I ran ipfs locally and ran the command ipfs dht findprovs. For files that are not accessible by the public api gateway returns an empty array. For files that were uploaded recently, it returns list of peers.

I got stuck in debuging. I need help or guidance.
Thank you!

Additional information:
List of local addresses:

curl -X POST  "https://ipfs.devel.original.works/api/v0/swarm/addrs/local" | jq
{
  "Strings": [
    "/ip4/127.0.0.1/tcp/4001",
    "/ip4/127.0.0.1/udp/4001/quic",
    "/ip4/172.31.48.13/tcp/4001",
    "/ip4/172.31.48.13/udp/4001/quic",
    "/ip4/52.91.154.217/tcp/4001",
    "/ip4/52.91.154.217/udp/4001/quic",
    "/ip6/::1/tcp/4001",
    "/ip6/::1/udp/4001/quic"
  ]
}

Port 4001 is open:

telnet 52.91.154.217 4001
Trying 52.91.154.217...
Connected to 52.91.154.217.

File is pinned:

curl -X POST "https://ipfs.devel.original.works/api/v0/pin/ls"
"QmTvn4Dmy3kgBkKH6HfwDXRCH3g8exyGMsLAYvkGuw3agH": {
  "Type": "recursive"
},

Everything looks good from here. The likely problem is that you are serving too many blocks for the default DHT client, so it cannot finish its reprovide runs under 12 hours (and likely takes days instead), so things fall out of the DHT. It’s easy to address, just turn on the accelerated DHT client, and restart your node. It will scan the network (about 10 mins), then do a full reprovide (which will take vastly less than 12 hours), and everything will be fine.

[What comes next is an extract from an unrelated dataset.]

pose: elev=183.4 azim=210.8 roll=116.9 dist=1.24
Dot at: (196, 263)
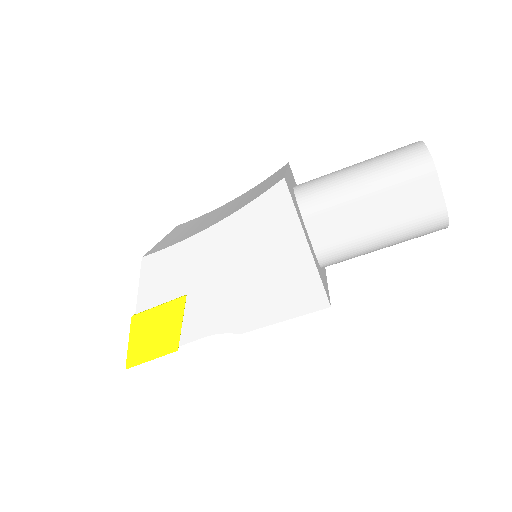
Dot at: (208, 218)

ipfs config --json Experimental.AcceleratedDHTClient true

1 Like

It works!

@ylempereur I appreciate that you took the time to respond quickly. Thank you!

Hi,
Still getting 504 error for some files. I’d say enabling accelerated dht helped 90% of files, but some of them don’t want to fetch the first time. The weird thing is that when I try to reload the page several times, I can get it eventually. I tested the CID on the IPFS check page and got this error:

I have changed the reprovide rate from 12h to 8h on my own node for similar reasons, try that.

1 Like

While debugging my node, I noticed that I had wrongly found the source of the problem. While browsing the metrics, we found a memory usage graph. The memory consumption started to increase and when it reached the limit, the node restarted.


When the memory limit was increased to 2GB from 1GB, the interval only increased. The same applies to increasing the limit to 4GB.

My next step was to change LowWater to 200 and highWater to 300. That didn’t change anything. At some point, I turned off accelerated dht. The change in the chart is interesting but hasn’t changed anything.
Before:

After:

What could be causing this node behavior? Is 4gb still not enough memory? What else can I change in the settings to reduce memory consumption?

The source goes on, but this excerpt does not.